Château Yon-Figeac
Heading west away from the town of St Emilion, en route for Libourne, the huge extent of the ancient Figeac seigneurie becomes apparent. To one side, on the right, admittedly set well back from the road and hidden from view behind the trees, is Château Figeac, and beyond that there are the vineyards of Château La Tour du Pin Figeac (the Giraud-Bélivier section) as well as its now extinct twin of the same name, which belonged to the Moueix family. This latter estate was purchased by LVMH and briefly rechristened Château La Tour du Pin, before it was eventually culled, the vineyards mostly replanted to Sauvignon Blanc and utilised for the newly introduced white wine of Château Cheval Blanc. An estate which was, it has to be said, also once a part of the original Figeac seigneurie.

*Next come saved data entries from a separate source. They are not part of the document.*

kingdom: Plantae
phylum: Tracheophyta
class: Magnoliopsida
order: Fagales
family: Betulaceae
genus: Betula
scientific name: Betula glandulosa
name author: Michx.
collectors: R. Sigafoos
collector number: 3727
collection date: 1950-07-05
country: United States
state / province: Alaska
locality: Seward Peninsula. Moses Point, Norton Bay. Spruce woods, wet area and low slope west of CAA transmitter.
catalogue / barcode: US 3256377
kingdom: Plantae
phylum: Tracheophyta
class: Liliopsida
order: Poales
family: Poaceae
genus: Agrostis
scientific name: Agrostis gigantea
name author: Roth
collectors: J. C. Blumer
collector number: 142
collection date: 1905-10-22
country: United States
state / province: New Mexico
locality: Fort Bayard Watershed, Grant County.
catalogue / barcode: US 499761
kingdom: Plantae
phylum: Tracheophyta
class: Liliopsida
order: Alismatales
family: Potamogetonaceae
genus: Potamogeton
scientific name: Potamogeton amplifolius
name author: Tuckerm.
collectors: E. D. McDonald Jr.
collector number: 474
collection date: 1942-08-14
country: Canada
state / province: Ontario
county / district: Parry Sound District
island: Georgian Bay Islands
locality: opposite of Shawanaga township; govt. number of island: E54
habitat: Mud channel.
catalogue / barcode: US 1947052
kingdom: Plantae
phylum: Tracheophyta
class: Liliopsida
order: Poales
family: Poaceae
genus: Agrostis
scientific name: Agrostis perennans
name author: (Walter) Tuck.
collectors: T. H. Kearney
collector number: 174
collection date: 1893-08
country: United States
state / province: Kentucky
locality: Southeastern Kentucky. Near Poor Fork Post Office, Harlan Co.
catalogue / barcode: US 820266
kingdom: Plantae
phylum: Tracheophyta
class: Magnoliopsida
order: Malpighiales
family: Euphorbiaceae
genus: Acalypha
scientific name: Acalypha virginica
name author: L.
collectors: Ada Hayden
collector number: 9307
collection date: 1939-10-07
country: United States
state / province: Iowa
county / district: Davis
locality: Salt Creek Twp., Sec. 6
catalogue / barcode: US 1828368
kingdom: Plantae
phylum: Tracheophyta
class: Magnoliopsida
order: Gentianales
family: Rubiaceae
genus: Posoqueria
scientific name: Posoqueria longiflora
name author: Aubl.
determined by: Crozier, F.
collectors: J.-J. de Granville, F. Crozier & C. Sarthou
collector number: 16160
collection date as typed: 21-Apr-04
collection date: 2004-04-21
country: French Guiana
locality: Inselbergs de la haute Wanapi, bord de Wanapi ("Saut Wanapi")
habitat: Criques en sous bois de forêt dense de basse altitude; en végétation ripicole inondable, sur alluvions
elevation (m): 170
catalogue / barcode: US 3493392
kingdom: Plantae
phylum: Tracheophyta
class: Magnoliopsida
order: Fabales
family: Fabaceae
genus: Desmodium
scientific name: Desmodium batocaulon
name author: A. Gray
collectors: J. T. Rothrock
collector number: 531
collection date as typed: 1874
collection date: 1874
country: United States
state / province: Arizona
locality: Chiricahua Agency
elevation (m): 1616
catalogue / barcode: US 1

While it may not be immediately apparent, the old Figeac seigneurie also covered much of the land on the left-hand side of the road. The most eye-catching piece of evidence in support of this is Château Grand Barrail, a rather grandiose château which now functions as a luxury hotel (I have never stayed there obviously) and which towers over its associated vineyard, Château Grand Barrail Lamarzelle Figeac. Another often overlooked domaine which was also derived from the old Figeac estate, one even closer to the town of St Emilion, is Château Yon-Figeac.
Origins
The vineyards of Château Yon-Figeac were carved from the Figeac estate sometime after 1874. In fact at this time there appeared three new vineyards in the Yon secteur, the first of which was Yon-Figeac, which was in the hands of Monsieur Saint-Albin-Bonneval (died 1897), the husband of Louise Roulle (1833 – 1908), and they were turning out 15 tonneaux per annum from their vines. It is this vineyard that concerns us in this profile, but for the sake of completeness the other two estates which appeared at the same time were Clos Yon-Figeac, in the hands of Gustave Gurchy (1820 – 1880), producing 15 tonneaux per annum, and the succinctly named Yon, subsequently rechristened Clos Yon, which was worked by a vigneron named Manuaud. This was a somewhat smaller estate, turning out 8 tonneaux per annum.